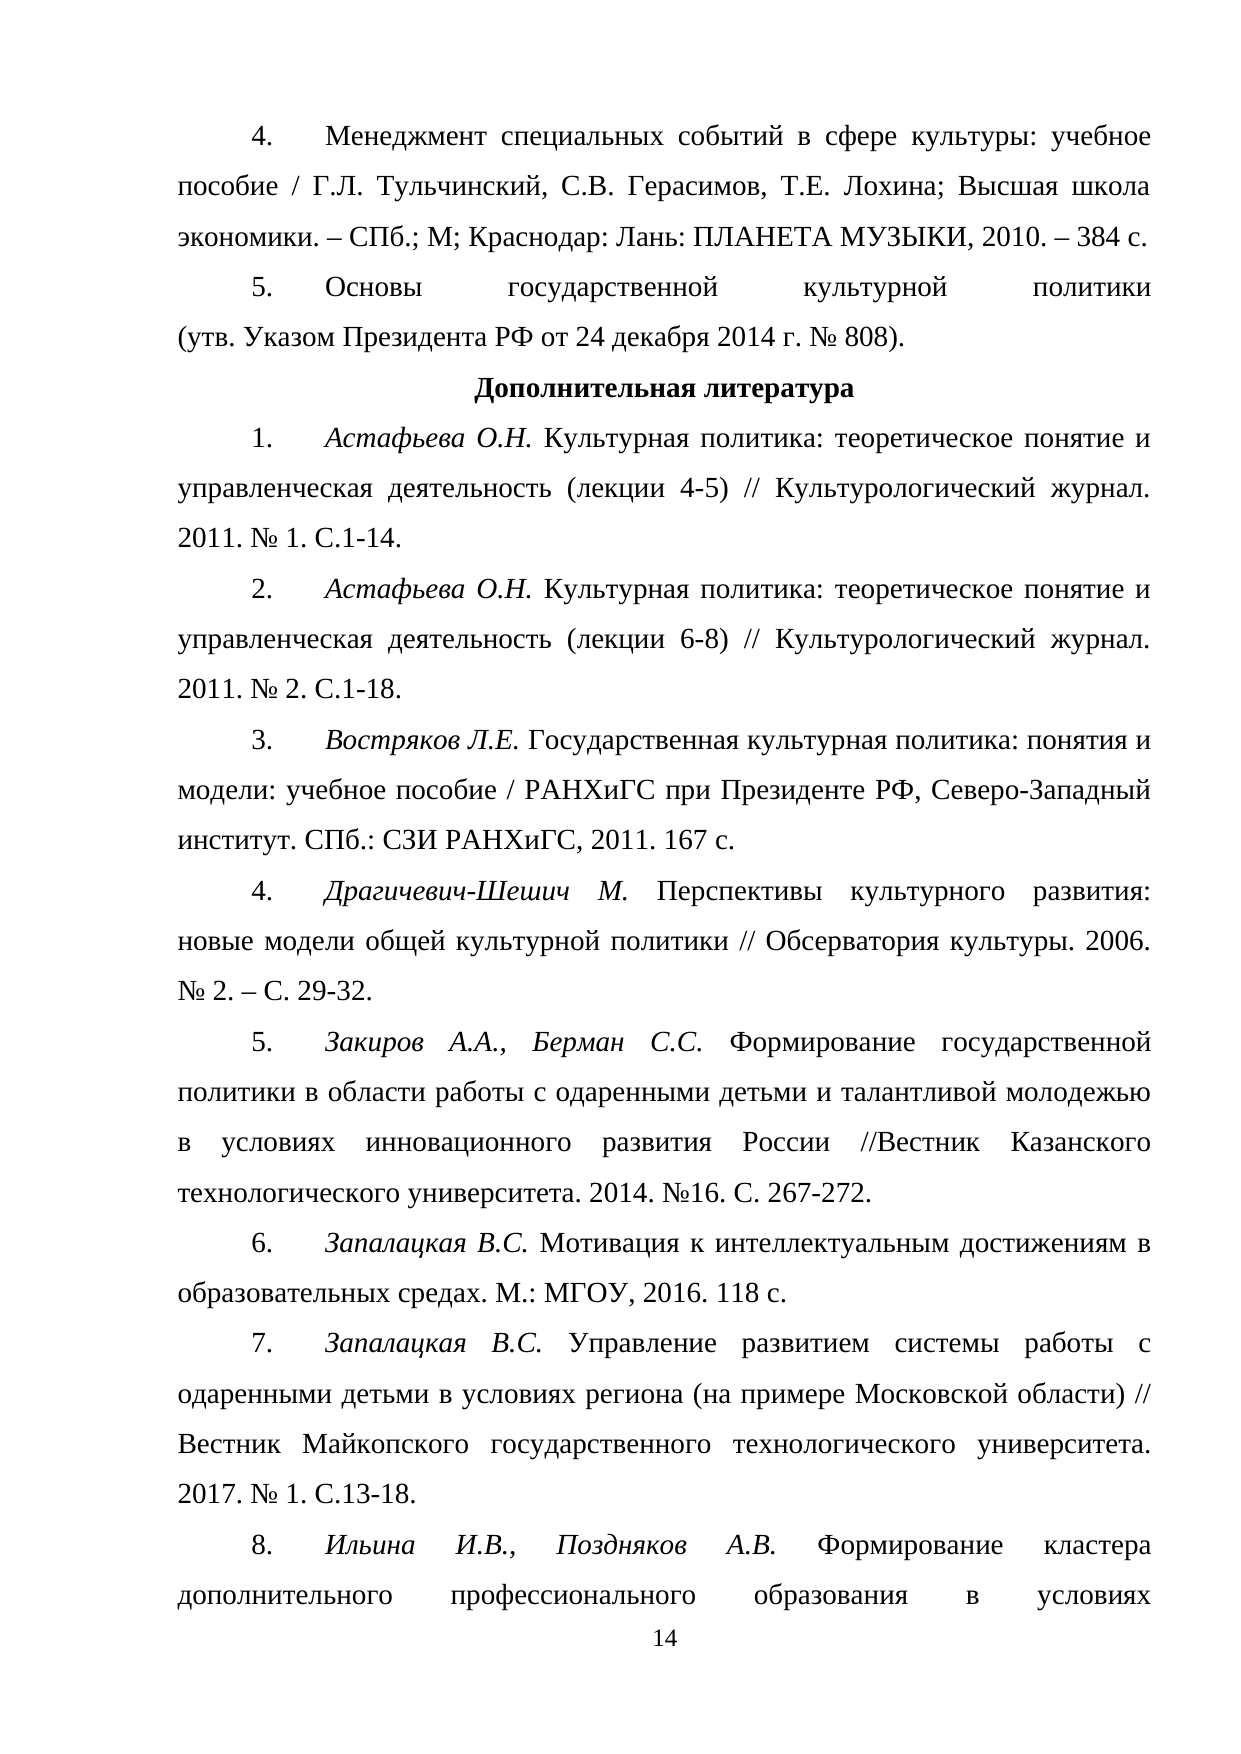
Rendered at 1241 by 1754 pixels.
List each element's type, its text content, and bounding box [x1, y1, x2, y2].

list Менеджмент специальных событий в сфере культуры: учебное пособие / Г.Л. Тульчинский, С.В. Герасимов, Т.Е. Лохина; Высшая школа экономики. – СПб.; М; Краснодар: Лань: ПЛАНЕТА МУЗЫКИ, 2010. – 384 с. [177, 118, 1152, 252]
list Драгичевич-Шешич М. Перспективы культурного развития: новые модели общей культурной политики // Обсерватория культуры. 2006. № 2. – С. 29-32. [177, 873, 1152, 1007]
list Астафьева О.Н. Культурная политика: теоретическое понятие и управленческая деятельность (лекции 6-8) // Культурологический журнал. 2011. № 2. С.1-18. [177, 571, 1152, 705]
list Основы государственной культурной политики (утв. Указом Президента РФ от 24 декабря 2014 г. № 808). [177, 269, 1152, 353]
list Дополнительная литература [177, 370, 1152, 403]
list Астафьева О.Н. Культурная политика: теоретическое понятие и управленческая деятельность (лекции 4-5) // Культурологический журнал. 2011. № 1. С.1-14. [177, 420, 1152, 554]
list Запалацкая В.С. Мотивация к интеллектуальным достижениям в образовательных средах. М.: МГОУ, 2016. 118 с. [177, 1225, 1152, 1309]
list Закиров А.А., Берман С.С. Формирование государственной политики в области работы с одаренными детьми и талантливой молодежью в условиях инновационного развития России //Вестник Казанского технологического университета. 2014. №16. С. 267-272. [177, 1024, 1152, 1208]
list Запалацкая В.С. Управление развитием системы работы с одаренными детьми в условиях региона (на примере Московской области) // Вестник Майкопского государственного технологического университета. 2017. № 1. С.13-18. [177, 1326, 1152, 1510]
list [177, 1527, 1152, 1611]
list Востряков Л.Е. Государственная культурная политика: понятия и модели: учебное пособие / РАНХиГС при Президенте РФ, Северо-Западный институт. СПб.: СЗИ РАНХиГС, 2011. 167 с. [177, 722, 1152, 856]
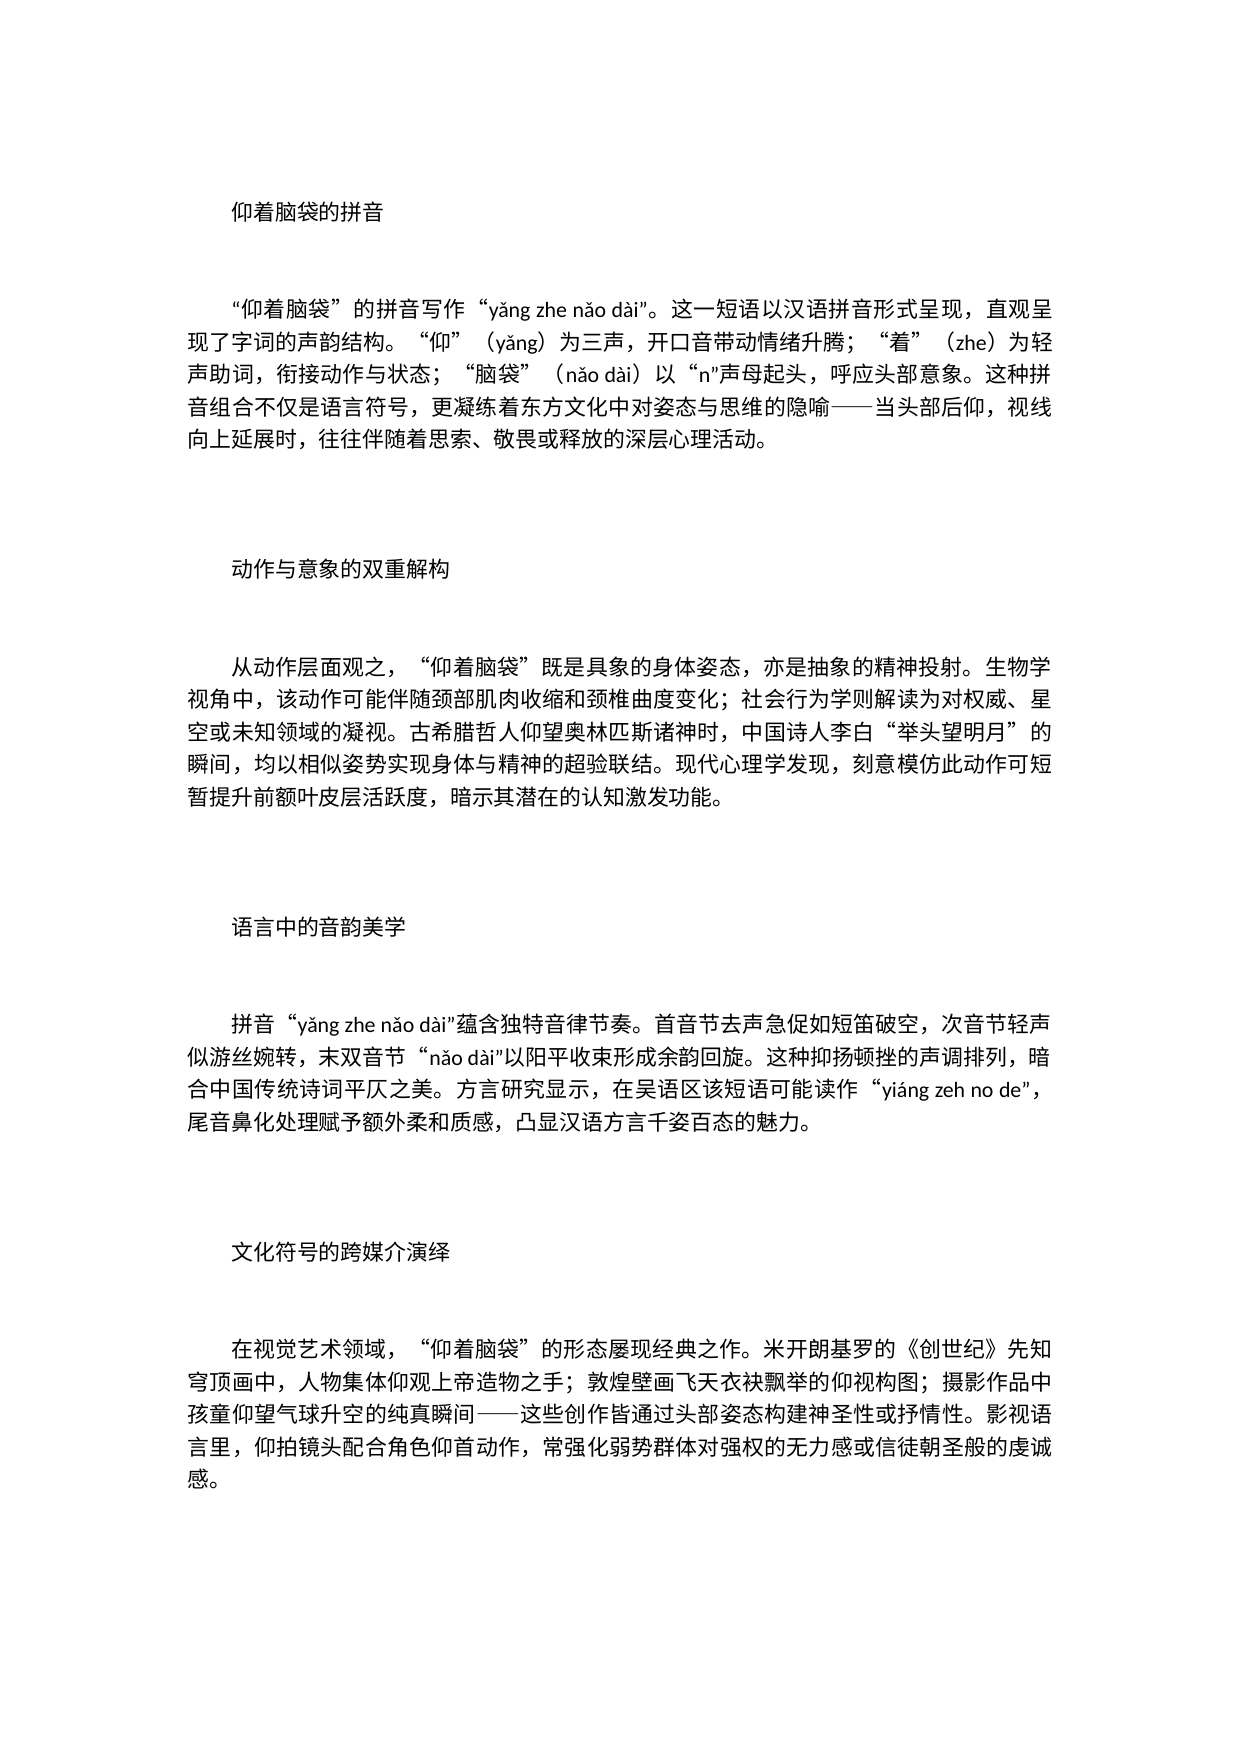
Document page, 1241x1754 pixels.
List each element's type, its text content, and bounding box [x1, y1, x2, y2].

=======

WHAT IS NEEDED>
This task calls for restating, word for word, each line from the line holding "list [177, 1527, 1152, 1611]" through the end of the material, pictures left out.

SOLUTION TO THIS TASK>
list [177, 1527, 1152, 1611]
list Востряков Л.Е. Государственная культурная политика: понятия и модели: учебное пособие / РАНХиГС при Президенте РФ, Северо-Западный институт. СПб.: СЗИ РАНХиГС, 2011. 167 с. [177, 722, 1152, 856]
Document page, 1241x1754 pixels.
List each element's type, its text content, and bounding box [x1, y1, x2, y2].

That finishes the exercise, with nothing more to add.